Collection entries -
+-------+

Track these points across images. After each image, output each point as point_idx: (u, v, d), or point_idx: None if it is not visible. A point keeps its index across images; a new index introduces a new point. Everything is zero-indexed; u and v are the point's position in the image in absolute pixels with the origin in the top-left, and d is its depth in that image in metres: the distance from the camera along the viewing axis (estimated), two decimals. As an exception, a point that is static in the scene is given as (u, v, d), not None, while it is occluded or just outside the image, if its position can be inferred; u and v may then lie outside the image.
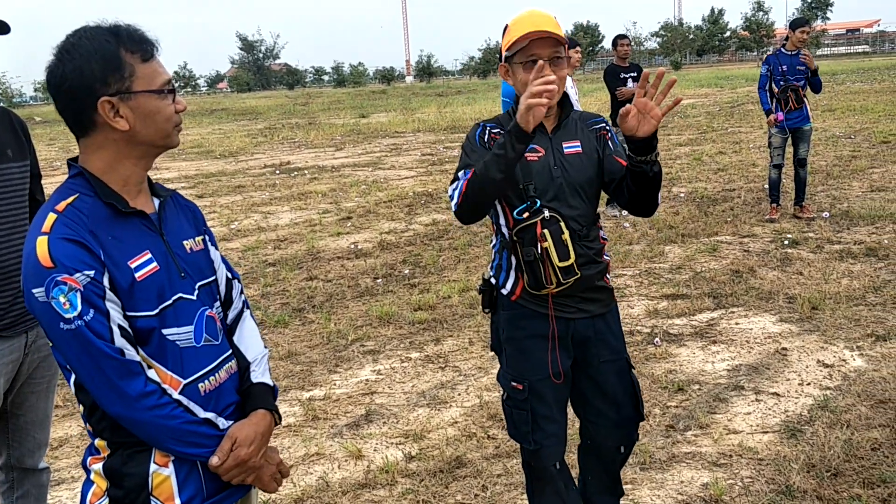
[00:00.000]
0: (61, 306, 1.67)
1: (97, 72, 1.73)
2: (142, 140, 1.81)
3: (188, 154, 20.17)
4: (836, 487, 3.54)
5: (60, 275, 1.67)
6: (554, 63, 2.52)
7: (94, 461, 1.86)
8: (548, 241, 2.56)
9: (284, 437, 4.40)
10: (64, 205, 1.74)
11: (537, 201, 2.59)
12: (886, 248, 7.34)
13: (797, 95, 8.64)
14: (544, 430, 2.75)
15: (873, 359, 4.95)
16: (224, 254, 2.16)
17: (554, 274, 2.59)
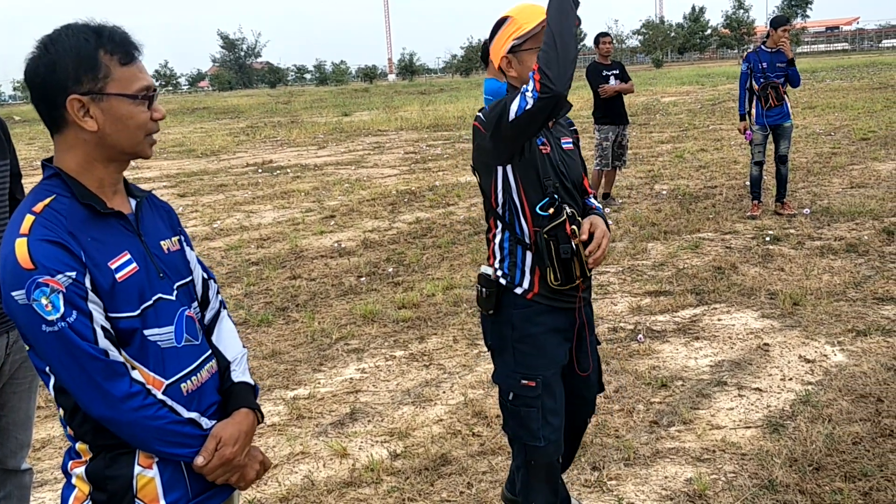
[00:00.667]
0: (43, 308, 1.64)
1: (71, 69, 1.71)
2: (110, 144, 1.78)
3: (170, 153, 20.06)
4: (818, 481, 3.58)
5: (42, 276, 1.65)
6: None
7: (75, 465, 1.83)
8: (577, 237, 2.62)
9: (269, 436, 4.39)
10: (41, 206, 1.72)
11: (556, 196, 2.63)
12: (866, 244, 7.41)
13: (777, 92, 8.64)
14: (552, 425, 2.77)
15: (854, 354, 5.00)
16: (207, 253, 2.15)
17: (580, 268, 2.66)
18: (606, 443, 4.06)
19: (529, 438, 2.78)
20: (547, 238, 2.62)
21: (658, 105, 25.27)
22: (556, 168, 2.69)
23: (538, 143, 2.66)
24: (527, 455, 2.83)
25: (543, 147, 2.67)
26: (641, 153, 14.68)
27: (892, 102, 20.34)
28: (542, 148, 2.66)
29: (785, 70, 8.69)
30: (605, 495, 3.61)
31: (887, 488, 3.48)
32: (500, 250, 2.76)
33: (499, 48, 2.71)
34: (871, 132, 15.07)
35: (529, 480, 2.88)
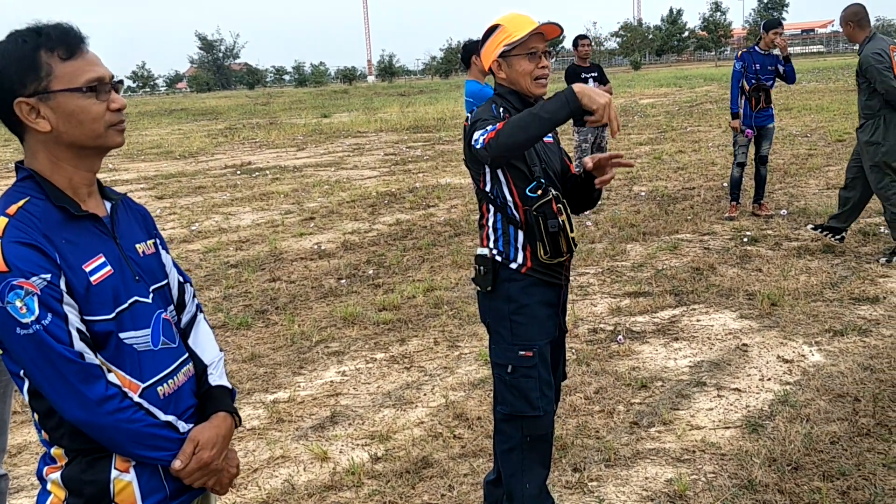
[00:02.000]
0: (18, 311, 1.62)
1: (13, 74, 1.70)
2: (68, 141, 1.76)
3: (147, 155, 19.91)
4: (796, 481, 3.60)
5: (16, 279, 1.62)
6: (547, 56, 2.87)
7: (50, 471, 1.81)
8: (563, 215, 2.83)
9: (249, 440, 4.36)
10: (14, 208, 1.70)
11: (542, 181, 2.83)
12: (842, 244, 7.48)
13: (767, 95, 8.71)
14: (547, 396, 2.92)
15: (831, 353, 5.04)
16: (185, 255, 2.14)
17: (568, 243, 2.86)
18: (587, 444, 4.06)
19: (528, 409, 2.89)
20: (536, 214, 2.81)
21: (636, 107, 25.41)
22: (541, 158, 2.89)
23: None
24: (524, 430, 2.92)
25: None
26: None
27: (866, 104, 20.53)
28: None
29: (774, 74, 8.74)
30: (585, 496, 3.61)
31: (865, 487, 3.52)
32: (494, 231, 2.93)
33: (490, 53, 2.92)
34: (847, 134, 15.21)
35: (524, 461, 2.96)
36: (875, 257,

+-------+

Exercise directions -
Starting with the line above that holds "0: (61, 306, 1.67)", restate each line word for word up to and including the line that holds "35: (529, 480, 2.88)". Drop the pictures.

Solution -
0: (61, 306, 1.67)
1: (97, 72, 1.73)
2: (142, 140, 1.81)
3: (188, 154, 20.17)
4: (836, 487, 3.54)
5: (60, 275, 1.67)
6: (554, 63, 2.52)
7: (94, 461, 1.86)
8: (548, 241, 2.56)
9: (284, 437, 4.40)
10: (64, 205, 1.74)
11: (537, 201, 2.59)
12: (886, 248, 7.34)
13: (797, 95, 8.64)
14: (544, 430, 2.75)
15: (873, 359, 4.95)
16: (224, 254, 2.16)
17: (554, 274, 2.59)
[00:00.667]
0: (43, 308, 1.64)
1: (71, 69, 1.71)
2: (110, 144, 1.78)
3: (170, 153, 20.06)
4: (818, 481, 3.58)
5: (42, 276, 1.65)
6: None
7: (75, 465, 1.83)
8: (577, 237, 2.62)
9: (269, 436, 4.39)
10: (41, 206, 1.72)
11: (556, 196, 2.63)
12: (866, 244, 7.41)
13: (777, 92, 8.64)
14: (552, 425, 2.77)
15: (854, 354, 5.00)
16: (207, 253, 2.15)
17: (580, 268, 2.66)
18: (606, 443, 4.06)
19: (529, 438, 2.78)
20: (547, 238, 2.62)
21: (658, 105, 25.27)
22: (556, 168, 2.69)
23: (538, 143, 2.66)
24: (527, 455, 2.83)
25: (543, 147, 2.67)
26: (641, 153, 14.68)
27: (892, 102, 20.34)
28: (542, 148, 2.66)
29: (785, 70, 8.69)
30: (605, 495, 3.61)
31: (887, 488, 3.48)
32: (500, 250, 2.76)
33: (499, 48, 2.71)
34: (871, 132, 15.07)
35: (529, 480, 2.88)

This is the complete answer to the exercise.